Do ponto de vista da acusação, a Promotoria poderá requerer a abertura de inquérito para apurar os fatos, baseando-se nas imagens e no depoimento da vítima. A defesa, por sua vez, poderá alegar ausência de dolo, excludente de ilicitude por emoção ou violenta emoção, ou ainda tentativa de desclassificação para vias de fato, prevista no artigo 21 da Lei das Contravenções Penais, cuja pena é de quinze dias a três meses. Ainda assim, a existência de vídeo, a gravidade das lesões e a repercussão pública do fato indicam que dificilmente a conduta passará sem uma resposta penal. Caso haja condenação, a pena poderá ser convertida em restritivas de direito, como prestação de serviços à comunidade ou limitação de fim de semana, conforme autoriza a Lei 9.714/98.

O caso traz à tona a necessidade de se compreender o funcionamento das normas penais em relação às pessoas idosas, tanto como vítimas quanto como acusadas. É possível que a defesa da agressora alegue idade avançada e eventuais transtornos mentais para atenuar a culpabilidade, nos termos do artigo 65, inciso I, do Código Penal, ou mesmo para pleitear prisão domiciliar nos moldes do artigo 318 do Código de Processo Penal. Esse artigo permite a substituição da prisão preventiva por prisão domiciliar para maiores de 80 anos, ou para os que comprovarem estar acometidos por doença grave. Além disso, o artigo 317 do CPP conceitua prisão domiciliar como o recolhimento do indiciado ou acusado em sua residência, só podendo dela ausentar-se com autorização judicial.

Transcrevemos aqui os principais dispositivos legais aplicáveis: o artigo 129 do Código Penal, que trata da lesão corporal: “Ofender a integridade corporal ou a saúde de outrem: pena de detenção de três meses a um ano”. O artigo 115 do Código Penal: “São reduzidos de metade os prazos de prescrição quando o criminoso era, ao tempo do crime, menor de 21 anos, ou maior de 70 anos” — dispositivo que, por analogia, é utilizado também em benefício da vítima idosa. O artigo 99 do Estatuto do Idoso, que estabelece: “Expor a perigo a integridade e a saúde, física ou psíquica, do idoso, sujeitando-o a condições desumanas ou degradantes, ou privando-o de cuidados indispensáveis: pena de detenção de dois meses a um ano e multa”.

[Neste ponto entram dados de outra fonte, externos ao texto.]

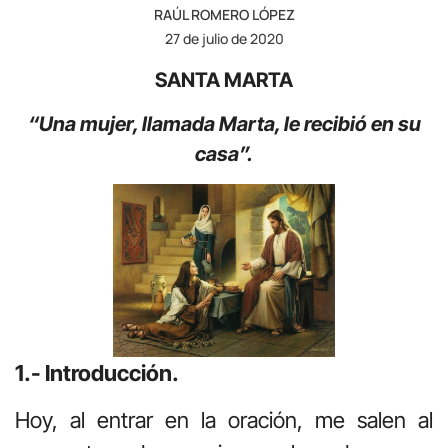
RAÚL ROMERO LÓPEZ
27 de julio de 2020
SANTA MARTA
“Una mujer, llamada Marta, le recibió en su
casa”.
1.- Introducción.
Hoy, al entrar en la oración, me salen al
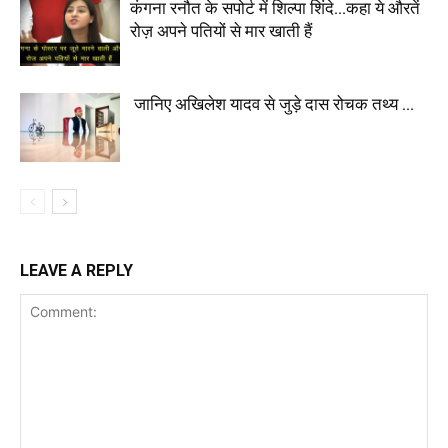
कंगना रनौत के सपोर्ट में शिल्पा शिंदे…कहा ये औरतें
रोज़ अपने पतियों से मार खाती हैं
जानिए अखिलेश यादव से जुड़े दास रोचक तथ्य …
LEAVE A REPLY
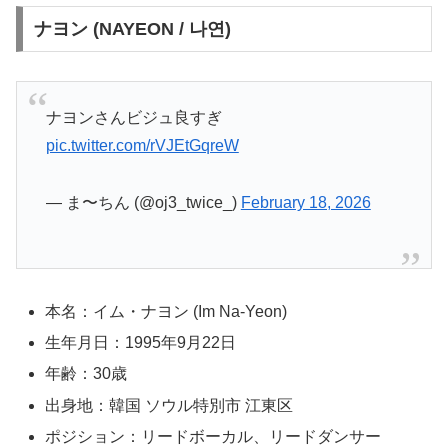
ナヨン (NAYEON / 나연)
ナヨンさんビジュ良すぎ
pic.twitter.com/rVJEtGqreW
— ま〜ちん (@oj3_twice_)
February 18, 2026
本名：イム・ナヨン (Im Na-Yeon)
生年月日：1995年9月22日
年齢：30歳
出身地：韓国 ソウル特別市 江東区
ポジション：リードボーカル、リードダンサー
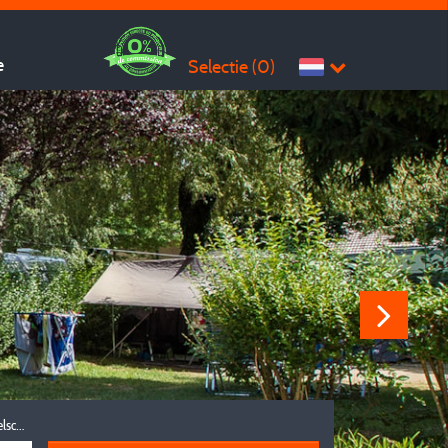
e
Selectie (
0
)
Reisgezelschap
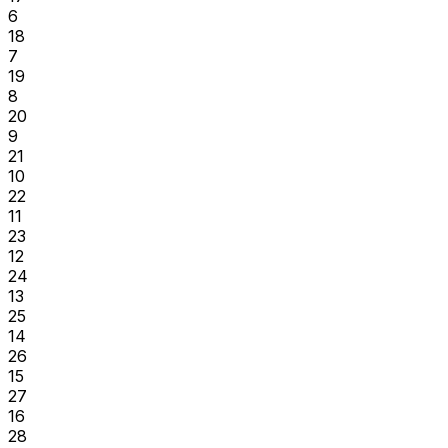
6
18
7
19
8
20
9
21
10
22
11
23
12
24
13
25
14
26
15
27
16
28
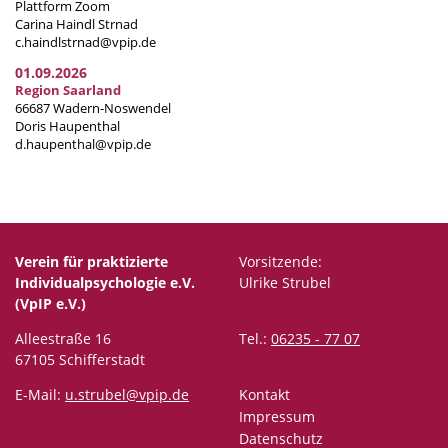
Plattform Zoom
Carina Haindl Strnad
c.haindlstrnad@vpip.de
01.09.2026
Region Saarland
66687 Wadern-Noswendel
Doris Haupenthal
d.haupenthal@vpip.de
Verein für praktizierte
Vorsitzende:
Individualpsychologie e.V.
Ulrike Strubel
(VpIP e.V.)
Alleestraße 16
Tel.:
06235 - 77 07
67105 Schifferstadt
E-Mail:
u.strubel@vpip.de
Kontakt
Impressum
Datenschutz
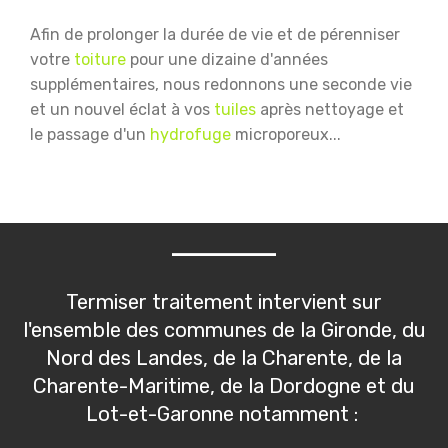
Afin de prolonger la durée de vie et de pérenniser
votre
toiture
pour une dizaine d'années
supplémentaires, nous redonnons une seconde vie
et un nouvel éclat à vos
tuiles
après nettoyage et
le passage d'un
hydrofuge
microporeux...
Termiser traitement intervient sur
l'ensemble des communes de la Gironde, du
Nord des Landes, de la Charente, de la
Charente-Maritime, de la Dordogne et du
Lot-et-Garonne notamment :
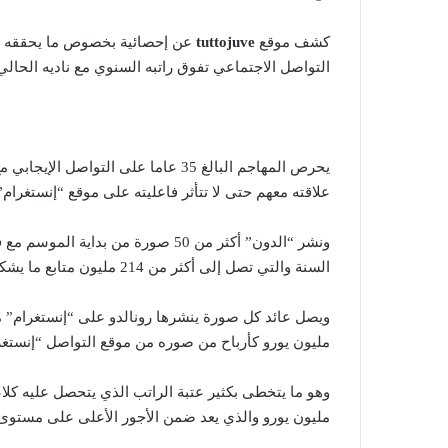
كشف موقع
tuttojuve
عن إحصائية بخصوص ما يحققه النج
التواصل الاجتماعي تفوق راتبه السنوي مع ناديه الحالي
يحرص المهاجم البالغ 35 عاما على الت
علاقته معهم حتى لا تتأثر فاعليته على موقع “إنستغرام” 
السنة والتي تصل إلى أكثر من 214 مليون متابع ما يشكل قوة دعائية كبيرة للاعب النجم.
مليون يورو كأرباح من صوره من موقع التواصل “إنستغر
مليون يورو والذي يعد ضمن الأجور الأعلى على مستوى أن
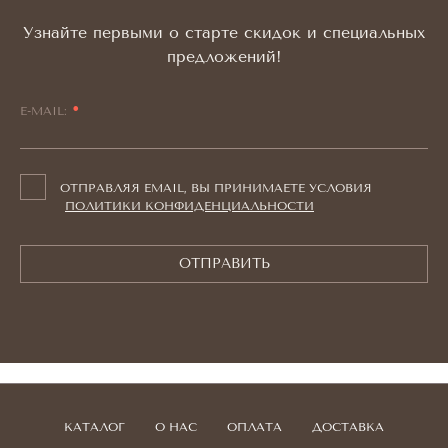
Узнайте первыми о старте скидок и специальных
предложений!
E-MAIL:
ОТПРАВЛЯЯ EMAIL, ВЫ ПРИНИМАЕТЕ УСЛОВИЯ
ПОЛИТИКИ КОНФИДЕНЦИАЛЬНОСТИ
ОТПРАВИТЬ
КАТАЛОГ
О НАС
ОПЛАТА
ДОСТАВКА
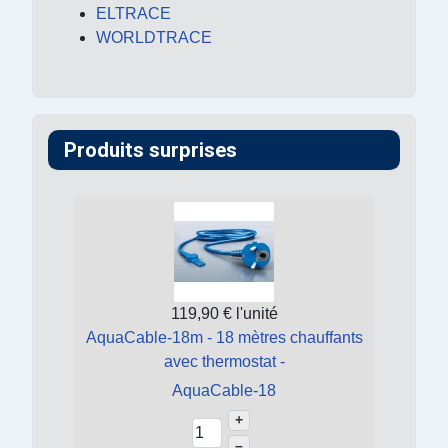
ELTRACE
WORLDTRACE
Produits surprises
119,90 €
l'unité
AquaCable-18m - 18 mètres chauffants
avec thermostat -
AquaCable-18
+
–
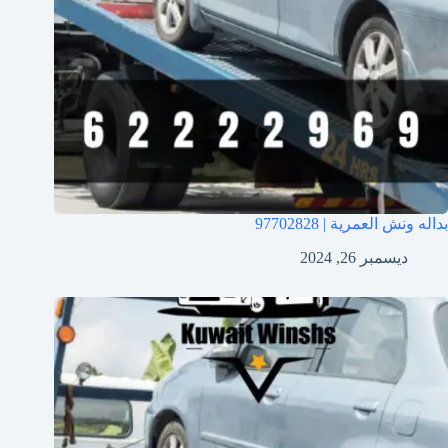
بداله ونش العمرية | 97702828
ديسمبر 26, 2024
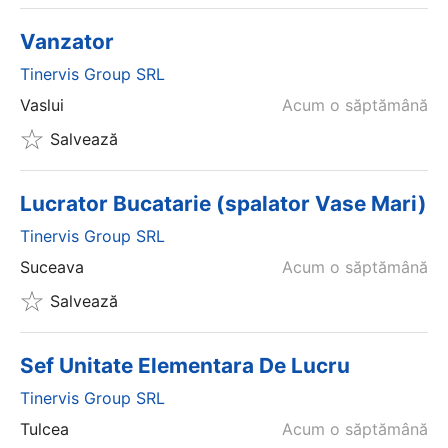
Vanzator
Tinervis Group SRL
Vaslui
Acum o săptămână
Salvează
Lucrator Bucatarie (spalator Vase Mari)
Tinervis Group SRL
Suceava
Acum o săptămână
Salvează
Sef Unitate Elementara De Lucru
Tinervis Group SRL
Tulcea
Acum o săptămână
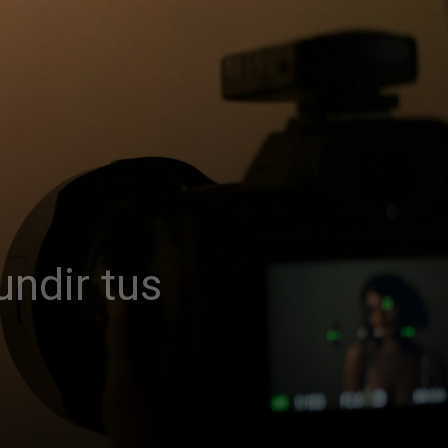
undir tus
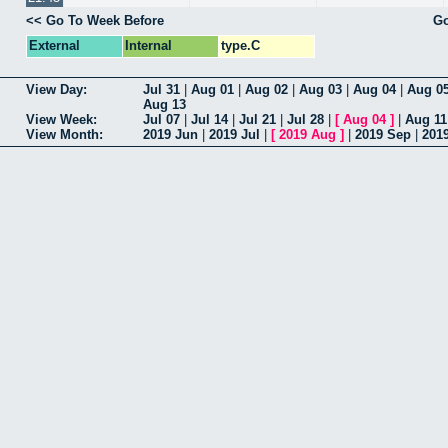
<< Go To Week Before
Go
External
Internal
type.C
View Day:
Jul 31
|
Aug 01
|
Aug 02
|
Aug 03
|
Aug 04
|
Aug 0
Aug 13
View Week:
Jul 07
|
Jul 14
|
Jul 21
|
Jul 28
|
[
Aug 04
]
|
Aug 11
View Month:
2019 Jun
|
2019 Jul
|
[
2019 Aug
]
|
2019 Sep
|
201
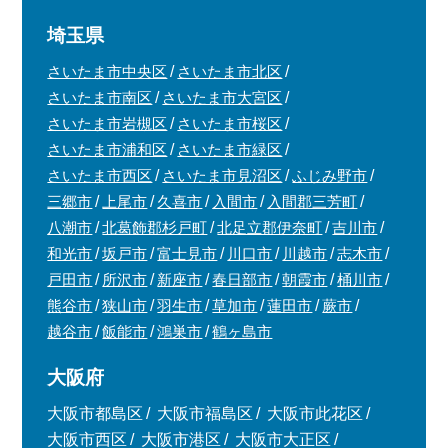
埼玉県
さいたま市中央区
さいたま市北区
さいたま市南区
さいたま市大宮区
さいたま市岩槻区
さいたま市桜区
さいたま市浦和区
さいたま市緑区
さいたま市西区
さいたま市見沼区
ふじみ野市
三郷市
上尾市
久喜市
入間市
入間郡三芳町
八潮市
北葛飾郡杉戸町
北足立郡伊奈町
吉川市
和光市
坂戸市
富士見市
川口市
川越市
志木市
戸田市
所沢市
新座市
春日部市
朝霞市
桶川市
熊谷市
狭山市
羽生市
草加市
蓮田市
蕨市
越谷市
飯能市
鴻巣市
鶴ヶ島市
大阪府
大阪市都島区
大阪市福島区
大阪市此花区
大阪市西区
大阪市港区
大阪市大正区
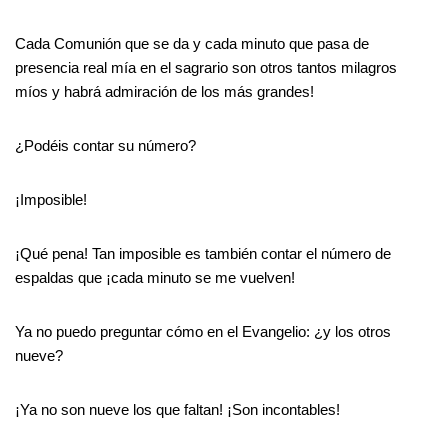
Cada Comunión que se da y cada minuto que pasa de
presencia real mía en el sagrario son otros tantos milagros
míos y habrá admiración de los más grandes!
¿Podéis contar su número?
¡Imposible!
¡Qué pena! Tan imposible es también contar el número de
espaldas que ¡cada minuto se me vuelven!
Ya no puedo preguntar cómo en el Evangelio: ¿y los otros
nueve?
¡Ya no son nueve los que faltan! ¡Son incontables!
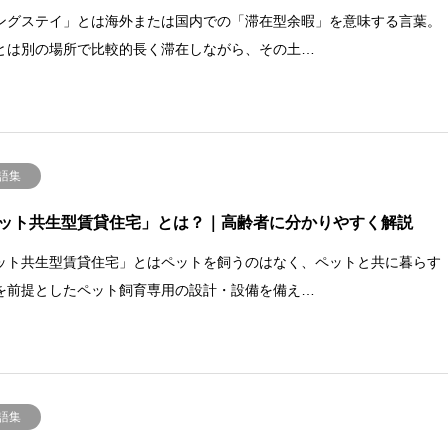
ングステイ」とは海外または国内での「滞在型余暇」を意味する言葉。
とは別の場所で比較的長く滞在しながら、その土…
語集
ット共生型賃貸住宅」とは？｜高齢者に分かりやすく解説
ット共生型賃貸住宅」とはペットを飼うのはなく、ペットと共に暮らす
を前提としたペット飼育専用の設計・設備を備え…
語集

Em síntese, o episódio da agressão com o guarda-chuva é um exemplo didático para demonstrar a aplicação prática do Direito Penal e Processual Penal brasileiro. Envolve a análise de provas, tipificação penal, agravantes legais, prescrição e as particularidades processuais quando envolvem vítimas idosas. Ao mesmo tempo, demonstra como o Direito deve ser interpretado à luz dos princípios da proporcionalidade, dignidade humana, e efetividade da tutela penal. A depender do desdobramento do caso, poderemos ter um processo judicial que trará importantes precedentes sobre a aplicação de penas em crimes cometidos por e contra idosos, além de levantar o debate sobre como o Judiciário deve lidar com situações conflituosas entre vizinhos idosos em tempos de crescente envelhecimento populacional.